* [What you will do] Please reproduce the data below verbatim, everything from its first line down to the line containing "सम्यग्दर्शन", with both of those lines included.

START Material

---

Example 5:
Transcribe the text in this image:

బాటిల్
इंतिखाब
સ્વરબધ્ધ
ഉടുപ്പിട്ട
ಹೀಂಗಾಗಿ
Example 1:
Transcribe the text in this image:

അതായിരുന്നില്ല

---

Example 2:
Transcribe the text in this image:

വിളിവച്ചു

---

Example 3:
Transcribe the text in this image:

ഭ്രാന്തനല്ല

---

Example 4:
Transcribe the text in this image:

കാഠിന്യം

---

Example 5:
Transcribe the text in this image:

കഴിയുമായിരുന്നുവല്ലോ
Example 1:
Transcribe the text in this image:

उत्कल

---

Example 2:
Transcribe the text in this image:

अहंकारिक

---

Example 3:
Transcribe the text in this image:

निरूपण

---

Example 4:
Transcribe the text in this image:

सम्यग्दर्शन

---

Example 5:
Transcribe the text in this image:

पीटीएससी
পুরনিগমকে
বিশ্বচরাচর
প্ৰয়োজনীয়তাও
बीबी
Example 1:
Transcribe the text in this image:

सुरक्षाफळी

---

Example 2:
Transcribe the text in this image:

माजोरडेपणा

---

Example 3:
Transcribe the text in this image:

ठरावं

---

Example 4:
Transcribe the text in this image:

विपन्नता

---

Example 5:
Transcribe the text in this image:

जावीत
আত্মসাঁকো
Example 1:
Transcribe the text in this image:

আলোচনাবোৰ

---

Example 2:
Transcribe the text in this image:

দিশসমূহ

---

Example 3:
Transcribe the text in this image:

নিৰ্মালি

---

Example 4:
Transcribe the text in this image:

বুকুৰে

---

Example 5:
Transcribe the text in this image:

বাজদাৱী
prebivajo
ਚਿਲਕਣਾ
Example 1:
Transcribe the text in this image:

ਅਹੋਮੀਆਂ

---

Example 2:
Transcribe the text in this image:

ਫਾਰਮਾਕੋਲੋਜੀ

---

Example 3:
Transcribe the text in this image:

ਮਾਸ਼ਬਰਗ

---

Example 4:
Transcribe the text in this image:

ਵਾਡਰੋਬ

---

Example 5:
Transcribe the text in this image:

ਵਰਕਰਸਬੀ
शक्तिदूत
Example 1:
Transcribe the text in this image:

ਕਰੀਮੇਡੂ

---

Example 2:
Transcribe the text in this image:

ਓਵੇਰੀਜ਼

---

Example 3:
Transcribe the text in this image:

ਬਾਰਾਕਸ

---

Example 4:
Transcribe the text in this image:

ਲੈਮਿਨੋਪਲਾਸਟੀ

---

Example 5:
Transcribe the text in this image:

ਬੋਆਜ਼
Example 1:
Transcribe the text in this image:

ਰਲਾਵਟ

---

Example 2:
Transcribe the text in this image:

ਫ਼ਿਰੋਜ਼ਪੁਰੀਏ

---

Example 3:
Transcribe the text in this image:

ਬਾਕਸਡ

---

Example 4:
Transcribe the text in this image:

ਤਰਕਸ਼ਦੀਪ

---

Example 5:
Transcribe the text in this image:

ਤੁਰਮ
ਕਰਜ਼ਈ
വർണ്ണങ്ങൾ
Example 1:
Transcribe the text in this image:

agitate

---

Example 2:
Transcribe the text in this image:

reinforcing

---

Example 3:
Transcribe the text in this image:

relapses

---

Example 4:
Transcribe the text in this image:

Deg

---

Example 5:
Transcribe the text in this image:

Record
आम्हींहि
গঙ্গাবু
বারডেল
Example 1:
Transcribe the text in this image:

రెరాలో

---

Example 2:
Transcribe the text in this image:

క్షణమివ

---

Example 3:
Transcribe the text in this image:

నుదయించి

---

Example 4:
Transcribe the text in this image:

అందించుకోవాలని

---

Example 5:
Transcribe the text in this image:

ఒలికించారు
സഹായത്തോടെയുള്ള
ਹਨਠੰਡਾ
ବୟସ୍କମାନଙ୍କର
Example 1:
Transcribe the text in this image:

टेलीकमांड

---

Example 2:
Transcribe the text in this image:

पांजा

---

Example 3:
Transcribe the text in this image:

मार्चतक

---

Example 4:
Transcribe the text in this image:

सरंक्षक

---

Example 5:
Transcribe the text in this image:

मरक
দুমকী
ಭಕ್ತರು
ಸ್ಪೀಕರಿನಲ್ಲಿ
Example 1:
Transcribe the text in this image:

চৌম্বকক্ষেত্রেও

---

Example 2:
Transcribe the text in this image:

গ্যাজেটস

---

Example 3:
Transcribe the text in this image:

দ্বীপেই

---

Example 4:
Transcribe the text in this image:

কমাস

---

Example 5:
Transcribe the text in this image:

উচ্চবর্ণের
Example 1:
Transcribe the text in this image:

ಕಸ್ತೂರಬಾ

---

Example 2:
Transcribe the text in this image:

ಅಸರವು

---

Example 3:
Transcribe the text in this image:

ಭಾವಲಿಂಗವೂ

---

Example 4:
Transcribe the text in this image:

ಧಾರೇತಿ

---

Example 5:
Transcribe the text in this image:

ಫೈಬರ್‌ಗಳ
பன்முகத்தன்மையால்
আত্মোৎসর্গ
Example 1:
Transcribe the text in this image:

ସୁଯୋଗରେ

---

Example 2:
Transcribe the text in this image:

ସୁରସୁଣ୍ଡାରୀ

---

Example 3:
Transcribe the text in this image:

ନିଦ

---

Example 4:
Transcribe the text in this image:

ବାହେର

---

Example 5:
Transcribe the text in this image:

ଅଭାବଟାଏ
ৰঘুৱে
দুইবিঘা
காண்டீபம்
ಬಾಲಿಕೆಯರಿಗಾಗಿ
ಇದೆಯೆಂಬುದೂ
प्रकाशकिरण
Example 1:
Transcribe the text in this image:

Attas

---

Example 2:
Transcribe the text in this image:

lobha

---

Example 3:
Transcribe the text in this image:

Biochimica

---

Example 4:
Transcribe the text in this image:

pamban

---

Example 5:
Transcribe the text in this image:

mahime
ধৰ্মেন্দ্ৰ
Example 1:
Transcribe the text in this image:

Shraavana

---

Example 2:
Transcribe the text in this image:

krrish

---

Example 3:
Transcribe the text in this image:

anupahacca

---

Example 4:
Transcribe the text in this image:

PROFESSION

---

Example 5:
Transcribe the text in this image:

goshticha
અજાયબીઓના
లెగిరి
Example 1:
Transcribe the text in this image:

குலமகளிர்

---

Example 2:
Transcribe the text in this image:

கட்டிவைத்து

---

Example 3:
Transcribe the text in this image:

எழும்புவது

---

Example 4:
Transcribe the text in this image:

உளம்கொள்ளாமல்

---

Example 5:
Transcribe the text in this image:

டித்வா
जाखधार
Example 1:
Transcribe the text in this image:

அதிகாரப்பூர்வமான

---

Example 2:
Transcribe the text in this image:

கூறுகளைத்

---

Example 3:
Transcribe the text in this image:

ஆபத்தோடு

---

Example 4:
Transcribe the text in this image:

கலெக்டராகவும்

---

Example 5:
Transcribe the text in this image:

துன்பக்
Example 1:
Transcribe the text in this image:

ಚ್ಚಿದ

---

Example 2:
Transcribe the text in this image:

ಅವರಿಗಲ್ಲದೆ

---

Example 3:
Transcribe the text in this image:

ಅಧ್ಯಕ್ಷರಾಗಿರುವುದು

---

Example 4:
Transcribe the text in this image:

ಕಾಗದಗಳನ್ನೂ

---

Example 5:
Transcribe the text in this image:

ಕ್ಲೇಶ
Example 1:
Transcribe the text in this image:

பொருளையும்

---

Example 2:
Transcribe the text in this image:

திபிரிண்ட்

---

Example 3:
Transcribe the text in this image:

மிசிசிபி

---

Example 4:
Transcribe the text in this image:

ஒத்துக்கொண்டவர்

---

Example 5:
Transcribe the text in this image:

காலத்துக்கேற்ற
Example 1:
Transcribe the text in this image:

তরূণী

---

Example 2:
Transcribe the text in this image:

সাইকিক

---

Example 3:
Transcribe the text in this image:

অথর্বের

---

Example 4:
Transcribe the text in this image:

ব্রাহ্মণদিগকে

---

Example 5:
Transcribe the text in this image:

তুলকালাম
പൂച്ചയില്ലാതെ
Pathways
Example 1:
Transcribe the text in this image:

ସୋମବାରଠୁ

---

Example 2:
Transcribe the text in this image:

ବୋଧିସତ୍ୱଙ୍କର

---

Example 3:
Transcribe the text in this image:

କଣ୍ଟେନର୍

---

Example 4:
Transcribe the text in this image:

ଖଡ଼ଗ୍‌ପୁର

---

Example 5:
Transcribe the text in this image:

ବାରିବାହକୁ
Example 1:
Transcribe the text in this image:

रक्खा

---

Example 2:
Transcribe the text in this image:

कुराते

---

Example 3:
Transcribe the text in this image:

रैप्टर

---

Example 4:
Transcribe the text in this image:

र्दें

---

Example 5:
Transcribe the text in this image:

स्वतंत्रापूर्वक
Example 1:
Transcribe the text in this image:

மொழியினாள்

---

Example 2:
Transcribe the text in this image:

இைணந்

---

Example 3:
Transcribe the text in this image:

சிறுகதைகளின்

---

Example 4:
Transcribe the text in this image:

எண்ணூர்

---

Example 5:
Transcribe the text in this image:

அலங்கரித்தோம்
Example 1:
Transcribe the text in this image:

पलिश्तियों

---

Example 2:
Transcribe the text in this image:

END Material

* [Solved problem]
---

Example 5:
Transcribe the text in this image:

బాటిల్
इंतिखाब
સ્વરબધ્ધ
ഉടുപ്പിട്ട
ಹೀಂಗಾಗಿ
Example 1:
Transcribe the text in this image:

അതായിരുന്നില്ല

---

Example 2:
Transcribe the text in this image:

വിളിവച്ചു

---

Example 3:
Transcribe the text in this image:

ഭ്രാന്തനല്ല

---

Example 4:
Transcribe the text in this image:

കാഠിന്യം

---

Example 5:
Transcribe the text in this image:

കഴിയുമായിരുന്നുവല്ലോ
Example 1:
Transcribe the text in this image:

उत्कल

---

Example 2:
Transcribe the text in this image:

अहंकारिक

---

Example 3:
Transcribe the text in this image:

निरूपण

---

Example 4:
Transcribe the text in this image:

सम्यग्दर्शन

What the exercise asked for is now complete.